Forget plot, theme, character and all that for a moment: Market Day is just a great work of esthetic beauty.
This is the latest graphic novel by cartoonist (and sometimes blogger) James Sturm and it’s simply a joy to page through. The art is simultaneously direct, beautiful and evocative. That it also scrupulously serves its story, underlines the author’s mastery of graphic narratives.
This is a simple tale, affectingly told, at each turn involving us deeply in what happens next. It follows rug maker Mendleman, as he leaves town for the market. The period seems early 20th century, the setting somewhere in Eastern Europe.
Mendleman is a proud artisan who expects one merchant to take every rug, as he so often does. But Mendleman discovers the merchant has sold the shop, and so his rugs are no longer required.
What’s wrong? Can’t people recognize quality? Well yes, they can. Another merchant asks: Who will pay so much to wipe their feet?
In a blink, Mendleman’s world shatters. There’s a terrifying sequence in which he suddenly becomes aware of the wretched in his midst; will he soon join them?
Sturm holds us firmly in his grip throughout. Mendleman’s journey is successively foreboding, poignant and cheerful — then utterly devastating, without warning. It’s brilliant storytelling.
But back to those visuals. A two-page spread of Mendleman with a horse-drawn cart, silhouetted upon a bridge, is just one example — elegant composition, with the heavy clouds and a scraggly tree completing the stark tableau.
Cartoonist Bernie Krigstein claimed that only when each panel is an individual work of art, can all the panels work together. That’s a challenging standard, but Sturm meets it with independently marvelous frames that still support the overall structure. Yet, it seems so effortless.
And what feeling Sturm evokes: using expression, composition and colour scheme, Market Day is rich in sombre atmosphere. Take the panel where Mendleman’s beard, hair, hat and clothes merge with the impenetrable shadow, the only positive visual element being the flesh of his face. Or the melancholy series of wordless land and townscapes, emptied of human presence.

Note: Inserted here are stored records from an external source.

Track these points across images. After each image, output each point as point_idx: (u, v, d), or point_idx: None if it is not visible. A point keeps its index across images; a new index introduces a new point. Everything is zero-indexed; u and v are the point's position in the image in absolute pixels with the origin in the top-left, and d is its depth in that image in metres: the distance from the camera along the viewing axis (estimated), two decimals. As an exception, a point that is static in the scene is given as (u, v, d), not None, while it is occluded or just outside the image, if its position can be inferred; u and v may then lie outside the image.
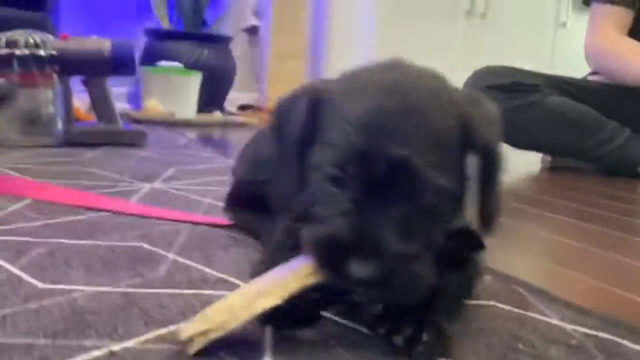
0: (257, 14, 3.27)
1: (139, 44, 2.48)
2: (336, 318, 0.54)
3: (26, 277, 0.61)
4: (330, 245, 0.46)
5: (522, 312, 0.59)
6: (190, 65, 2.73)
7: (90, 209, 0.92)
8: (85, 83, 1.65)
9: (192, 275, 0.65)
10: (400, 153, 0.45)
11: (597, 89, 1.79)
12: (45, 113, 1.58)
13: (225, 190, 0.87)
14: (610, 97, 1.75)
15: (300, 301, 0.48)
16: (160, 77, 2.59)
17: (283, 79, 3.16)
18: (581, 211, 1.19)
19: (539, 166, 1.90)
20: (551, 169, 1.86)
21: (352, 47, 3.04)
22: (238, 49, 3.18)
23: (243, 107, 3.25)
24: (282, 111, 0.57)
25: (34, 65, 1.53)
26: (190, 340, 0.45)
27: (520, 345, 0.52)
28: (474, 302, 0.61)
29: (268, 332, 0.51)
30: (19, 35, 1.53)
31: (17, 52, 1.51)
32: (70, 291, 0.58)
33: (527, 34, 3.25)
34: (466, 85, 1.70)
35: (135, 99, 2.94)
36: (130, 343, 0.48)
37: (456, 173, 0.49)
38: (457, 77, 0.65)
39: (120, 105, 2.17)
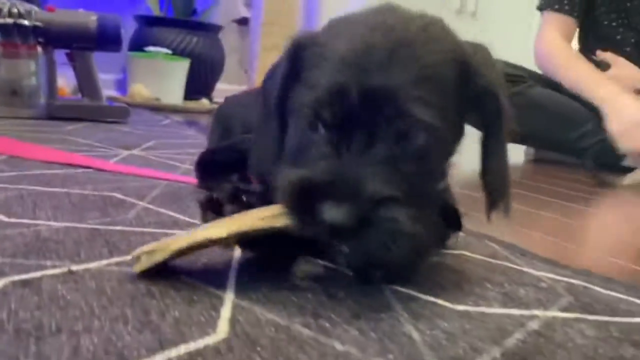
0: (248, 4, 3.27)
1: (128, 30, 2.45)
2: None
3: (-9, 212, 0.60)
4: (302, 187, 0.42)
5: (492, 260, 0.59)
6: (179, 53, 2.71)
7: (66, 164, 0.90)
8: (69, 57, 1.63)
9: (163, 219, 0.64)
10: (380, 84, 0.41)
11: None
12: (27, 85, 1.56)
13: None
14: None
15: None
16: (147, 62, 2.57)
17: (272, 71, 3.15)
18: (553, 191, 1.21)
19: (522, 159, 1.91)
20: (535, 161, 1.87)
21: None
22: (228, 39, 3.17)
23: (231, 99, 3.24)
24: (267, 74, 0.55)
25: (17, 36, 1.51)
26: (137, 258, 0.45)
27: (489, 285, 0.51)
28: (445, 251, 0.60)
29: (233, 263, 0.50)
30: (2, 3, 1.51)
31: (0, 20, 1.49)
32: (35, 225, 0.57)
33: (517, 33, 3.26)
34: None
35: (122, 86, 2.91)
36: (90, 265, 0.47)
37: (451, 116, 0.45)
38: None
39: (107, 93, 2.14)
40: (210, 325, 0.37)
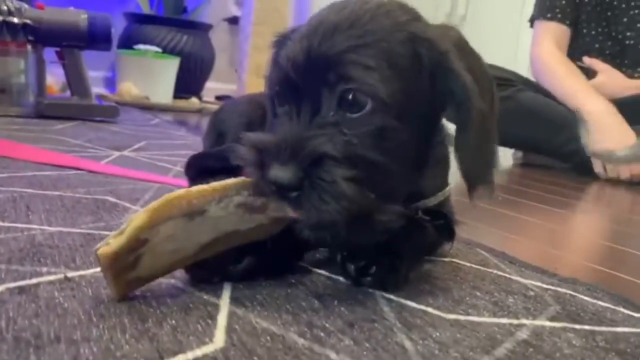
0: (238, 3, 3.26)
1: (117, 27, 2.44)
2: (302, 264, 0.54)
3: (-16, 215, 0.60)
4: (258, 152, 0.44)
5: (482, 268, 0.60)
6: (169, 51, 2.70)
7: (57, 166, 0.90)
8: (59, 55, 1.63)
9: (156, 224, 0.64)
10: (321, 52, 0.44)
11: None
12: (16, 83, 1.56)
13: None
14: None
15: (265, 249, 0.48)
16: (137, 60, 2.56)
17: (262, 71, 3.14)
18: (539, 196, 1.23)
19: (510, 162, 1.93)
20: (522, 165, 1.89)
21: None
22: (218, 38, 3.16)
23: (219, 98, 3.23)
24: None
25: (6, 33, 1.50)
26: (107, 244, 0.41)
27: (479, 293, 0.52)
28: (435, 258, 0.61)
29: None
30: (-8, 1, 1.50)
31: (-10, 17, 1.48)
32: (29, 229, 0.57)
33: (506, 38, 3.29)
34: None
35: (111, 84, 2.89)
36: (86, 272, 0.47)
37: (407, 90, 0.45)
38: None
39: (96, 90, 2.13)
40: (207, 334, 0.38)
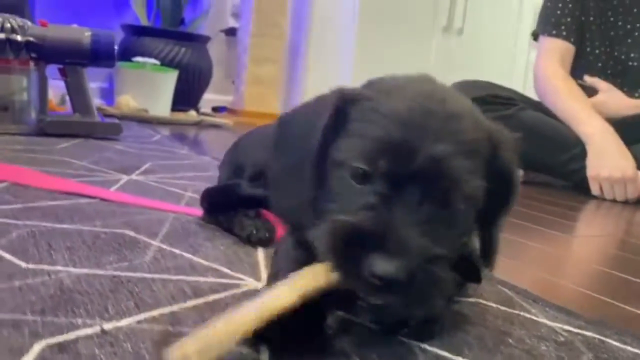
0: (236, 15, 3.26)
1: (116, 40, 2.43)
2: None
3: (8, 256, 0.59)
4: (350, 237, 0.42)
5: (508, 309, 0.60)
6: (167, 63, 2.70)
7: (69, 194, 0.89)
8: (62, 72, 1.62)
9: (180, 263, 0.64)
10: (442, 151, 0.43)
11: None
12: (18, 100, 1.54)
13: (205, 185, 0.86)
14: None
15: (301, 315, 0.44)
16: (136, 73, 2.55)
17: (259, 82, 3.15)
18: (538, 218, 1.23)
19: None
20: (523, 183, 1.90)
21: (330, 56, 3.06)
22: (215, 50, 3.16)
23: (216, 109, 3.23)
24: (290, 123, 0.54)
25: (9, 51, 1.49)
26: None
27: (511, 341, 0.52)
28: (461, 299, 0.61)
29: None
30: (-5, 18, 1.49)
31: (-7, 35, 1.47)
32: (55, 272, 0.56)
33: (502, 53, 3.32)
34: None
35: (108, 95, 2.88)
36: (121, 323, 0.47)
37: (481, 186, 0.47)
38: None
39: (94, 102, 2.13)
40: (254, 397, 0.38)
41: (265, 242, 0.72)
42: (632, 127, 1.73)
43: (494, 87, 1.86)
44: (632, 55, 1.85)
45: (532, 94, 1.99)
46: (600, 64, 1.89)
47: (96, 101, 2.65)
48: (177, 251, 0.68)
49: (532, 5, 3.32)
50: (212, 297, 0.54)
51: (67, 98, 2.05)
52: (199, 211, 0.84)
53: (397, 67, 0.56)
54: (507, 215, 0.52)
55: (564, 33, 1.85)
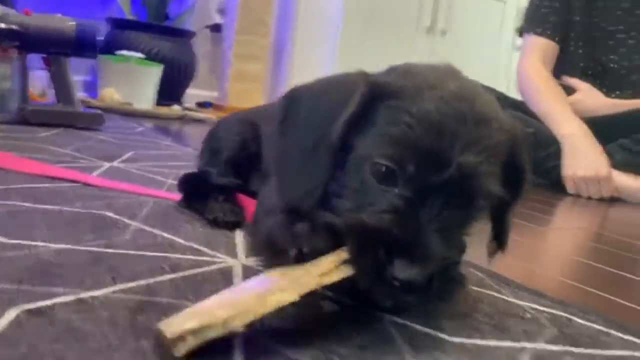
0: (221, 11, 3.26)
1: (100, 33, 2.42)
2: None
3: (-13, 231, 0.60)
4: (376, 239, 0.43)
5: (480, 289, 0.62)
6: (151, 57, 2.69)
7: (51, 178, 0.90)
8: (45, 62, 1.61)
9: (159, 241, 0.65)
10: (471, 161, 0.44)
11: None
12: (1, 88, 1.53)
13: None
14: None
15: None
16: (120, 66, 2.55)
17: (244, 79, 3.15)
18: (517, 212, 1.26)
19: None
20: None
21: (315, 54, 3.07)
22: (200, 45, 3.16)
23: (201, 104, 3.22)
24: (304, 101, 0.52)
25: (-8, 39, 1.48)
26: (180, 339, 0.36)
27: (479, 316, 0.54)
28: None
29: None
30: (-22, 6, 1.48)
31: (-24, 23, 1.46)
32: (34, 246, 0.57)
33: (485, 54, 3.36)
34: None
35: (92, 88, 2.87)
36: (98, 292, 0.47)
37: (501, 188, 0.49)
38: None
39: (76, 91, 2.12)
40: (228, 356, 0.39)
41: (231, 225, 0.73)
42: (608, 127, 1.77)
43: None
44: (612, 57, 1.88)
45: (514, 95, 2.02)
46: (581, 64, 1.92)
47: (79, 94, 2.63)
48: (156, 231, 0.68)
49: (515, 6, 3.36)
50: (188, 272, 0.55)
51: (48, 90, 2.05)
52: (179, 196, 0.85)
53: (381, 67, 0.56)
54: (518, 203, 0.55)
55: (549, 32, 1.88)
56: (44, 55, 1.60)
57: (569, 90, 1.86)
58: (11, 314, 0.41)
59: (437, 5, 3.15)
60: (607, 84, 1.89)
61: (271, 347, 0.41)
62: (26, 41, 1.52)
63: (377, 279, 0.43)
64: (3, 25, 1.47)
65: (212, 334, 0.36)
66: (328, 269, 0.43)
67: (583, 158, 1.68)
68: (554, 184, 1.77)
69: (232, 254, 0.63)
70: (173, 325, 0.36)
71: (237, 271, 0.58)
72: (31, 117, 1.54)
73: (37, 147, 1.21)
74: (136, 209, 0.78)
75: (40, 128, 1.51)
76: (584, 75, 1.90)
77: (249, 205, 0.78)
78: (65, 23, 1.56)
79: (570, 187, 1.71)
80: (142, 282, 0.51)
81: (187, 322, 0.36)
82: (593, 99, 1.84)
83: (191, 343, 0.36)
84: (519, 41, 2.15)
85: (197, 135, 2.08)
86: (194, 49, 3.02)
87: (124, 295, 0.47)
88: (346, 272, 0.43)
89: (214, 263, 0.59)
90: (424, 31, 3.18)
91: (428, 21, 3.18)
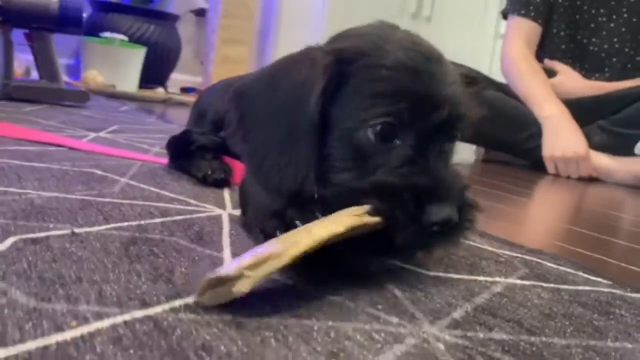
0: (206, -4, 3.26)
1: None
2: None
3: (-22, 181, 0.61)
4: (405, 194, 0.44)
5: (456, 238, 0.65)
6: (135, 40, 2.68)
7: (41, 142, 0.91)
8: (28, 37, 1.61)
9: (147, 194, 0.66)
10: (454, 92, 0.47)
11: None
12: (-17, 63, 1.53)
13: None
14: None
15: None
16: (103, 48, 2.54)
17: (228, 63, 3.15)
18: (501, 186, 1.29)
19: (473, 158, 2.00)
20: (484, 161, 1.97)
21: (300, 39, 3.08)
22: (184, 29, 3.16)
23: (185, 90, 3.22)
24: (259, 93, 0.50)
25: (-25, 13, 1.48)
26: (239, 276, 0.35)
27: (454, 257, 0.57)
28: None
29: (225, 230, 0.54)
30: (-40, -21, 1.47)
31: (-42, -4, 1.45)
32: (26, 194, 0.58)
33: (469, 40, 3.39)
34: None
35: (74, 71, 2.85)
36: (91, 229, 0.49)
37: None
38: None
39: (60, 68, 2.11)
40: (216, 279, 0.41)
41: (220, 183, 0.75)
42: (587, 109, 1.81)
43: (459, 67, 1.92)
44: (593, 40, 1.92)
45: (497, 79, 2.05)
46: (563, 46, 1.95)
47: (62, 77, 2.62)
48: (144, 186, 0.70)
49: (498, -6, 3.39)
50: (177, 217, 0.57)
51: (32, 69, 2.03)
52: (166, 160, 0.87)
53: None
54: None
55: (532, 13, 1.91)
56: (26, 31, 1.59)
57: (551, 73, 1.90)
58: (9, 240, 0.43)
59: (421, -9, 3.18)
60: (587, 66, 1.93)
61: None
62: (9, 16, 1.52)
63: (417, 231, 0.44)
64: (-15, 0, 1.47)
65: (269, 268, 0.36)
66: (359, 213, 0.43)
67: (562, 139, 1.72)
68: (534, 164, 1.81)
69: (221, 205, 0.66)
70: (232, 269, 0.35)
71: (225, 219, 0.60)
72: (15, 94, 1.54)
73: (23, 119, 1.21)
74: (124, 169, 0.79)
75: (25, 104, 1.51)
76: (565, 59, 1.94)
77: (236, 166, 0.80)
78: (49, -2, 1.55)
79: (550, 167, 1.75)
80: (133, 223, 0.53)
81: (242, 260, 0.36)
82: (573, 81, 1.88)
83: (252, 279, 0.35)
84: (503, 29, 2.19)
85: (180, 117, 2.08)
86: (179, 34, 3.01)
87: (116, 232, 0.49)
88: (371, 226, 0.43)
89: (202, 211, 0.61)
90: (409, 17, 3.20)
91: (413, 7, 3.20)
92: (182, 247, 0.47)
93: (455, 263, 0.55)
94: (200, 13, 3.29)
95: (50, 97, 1.61)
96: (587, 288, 0.53)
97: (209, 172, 0.75)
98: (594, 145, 1.74)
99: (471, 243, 0.64)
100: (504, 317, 0.42)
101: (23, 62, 2.18)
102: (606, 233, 0.87)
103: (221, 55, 3.13)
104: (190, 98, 2.74)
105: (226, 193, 0.73)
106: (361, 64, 0.47)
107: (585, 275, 0.57)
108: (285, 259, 0.37)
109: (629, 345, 0.41)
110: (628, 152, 1.70)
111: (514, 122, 1.83)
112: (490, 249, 0.63)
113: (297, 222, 0.45)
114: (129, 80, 2.57)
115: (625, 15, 1.88)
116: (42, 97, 1.59)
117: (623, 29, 1.88)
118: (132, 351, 0.29)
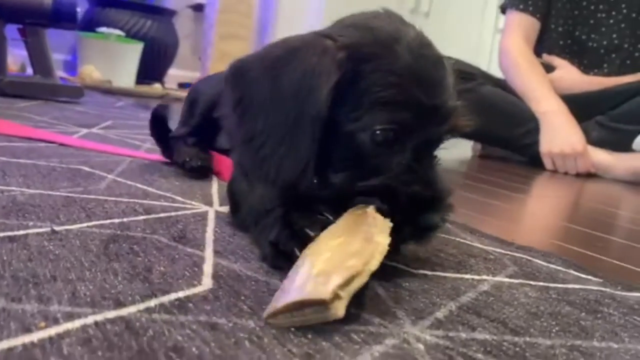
0: (204, -9, 3.24)
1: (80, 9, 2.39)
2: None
3: (-38, 177, 0.60)
4: (408, 200, 0.46)
5: (445, 235, 0.64)
6: (131, 35, 2.67)
7: (27, 139, 0.90)
8: (22, 32, 1.60)
9: (133, 191, 0.66)
10: (457, 104, 0.48)
11: None
12: (-23, 59, 1.52)
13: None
14: None
15: None
16: (100, 44, 2.52)
17: (226, 59, 3.14)
18: (497, 182, 1.28)
19: (470, 154, 1.99)
20: (481, 157, 1.96)
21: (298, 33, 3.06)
22: (182, 25, 3.14)
23: (182, 85, 3.21)
24: (258, 74, 0.48)
25: (-32, 8, 1.47)
26: (335, 297, 0.34)
27: (443, 255, 0.56)
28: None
29: (209, 230, 0.53)
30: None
31: (-49, -9, 1.44)
32: (9, 190, 0.58)
33: (468, 36, 3.38)
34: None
35: (71, 67, 2.84)
36: (72, 227, 0.48)
37: None
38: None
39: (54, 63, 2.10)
40: (195, 278, 0.40)
41: (197, 170, 0.76)
42: (585, 104, 1.80)
43: (458, 63, 1.91)
44: (592, 36, 1.91)
45: (495, 74, 2.04)
46: (561, 42, 1.94)
47: (59, 73, 2.61)
48: (131, 183, 0.69)
49: (496, -11, 3.38)
50: (162, 215, 0.57)
51: (28, 65, 2.02)
52: (156, 156, 0.86)
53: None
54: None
55: (531, 8, 1.90)
56: (20, 27, 1.58)
57: (549, 69, 1.89)
58: (-15, 239, 0.42)
59: (420, -14, 3.17)
60: (586, 62, 1.92)
61: (241, 272, 0.43)
62: (2, 11, 1.51)
63: (414, 230, 0.47)
64: (-22, -6, 1.46)
65: (358, 283, 0.36)
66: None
67: (560, 134, 1.71)
68: (532, 160, 1.80)
69: (208, 202, 0.65)
70: (326, 286, 0.34)
71: (211, 216, 0.59)
72: (8, 89, 1.53)
73: (15, 114, 1.20)
74: (112, 166, 0.79)
75: (18, 100, 1.50)
76: (563, 54, 1.93)
77: (224, 162, 0.79)
78: (42, -7, 1.54)
79: (547, 163, 1.74)
80: (116, 220, 0.52)
81: (332, 280, 0.35)
82: (571, 76, 1.87)
83: (345, 300, 0.35)
84: (502, 24, 2.17)
85: (177, 113, 2.07)
86: (176, 29, 3.00)
87: (97, 230, 0.49)
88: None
89: (188, 209, 0.61)
90: (408, 12, 3.18)
91: (412, 2, 3.18)
92: (163, 245, 0.47)
93: (443, 261, 0.54)
94: (198, 8, 3.28)
95: (44, 92, 1.60)
96: (576, 286, 0.52)
97: (187, 159, 0.76)
98: (592, 141, 1.73)
99: (460, 240, 0.63)
100: (488, 317, 0.41)
101: (18, 58, 2.17)
102: (603, 230, 0.86)
103: (219, 51, 3.12)
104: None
105: (214, 189, 0.72)
106: (373, 65, 0.46)
107: (576, 273, 0.57)
108: (366, 275, 0.37)
109: (615, 345, 0.40)
110: (626, 147, 1.69)
111: (512, 117, 1.82)
112: (480, 246, 0.62)
113: (308, 231, 0.44)
114: (125, 75, 2.56)
115: (625, 11, 1.87)
116: (36, 92, 1.58)
117: (622, 25, 1.87)
118: (100, 353, 0.29)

This is clean, classic cartooning. The market scenes showcase a minimalist realism: The work is detailed, but only just precisely so. What’s included in the frame is carefully selected, with all superfluous elements banished. There’s nothing to distract from the action.
The fusion of graphics and narrative also facilitates moments of poetry, as when Mendleman marches towards dawn’s pink sliver, contemplating how he could visualize it in a rug. “A small streak of colour slicing through a large block of grey,” he thinks.
And so we glimpse Mendleman’s soul: He’s a sensitive artist who wants to share the beauty he perceives. Except no one cares. Quality is nothing; price is everything. With the world so revealed, can Mendleman survive?
Like Seth’s George Sprott, Sturm’s Market Day is a sublime work, both in content and presentation. It’s one of those graphic novels that is a perfect introduction to the possibilities of the medium, while being a tribute to it.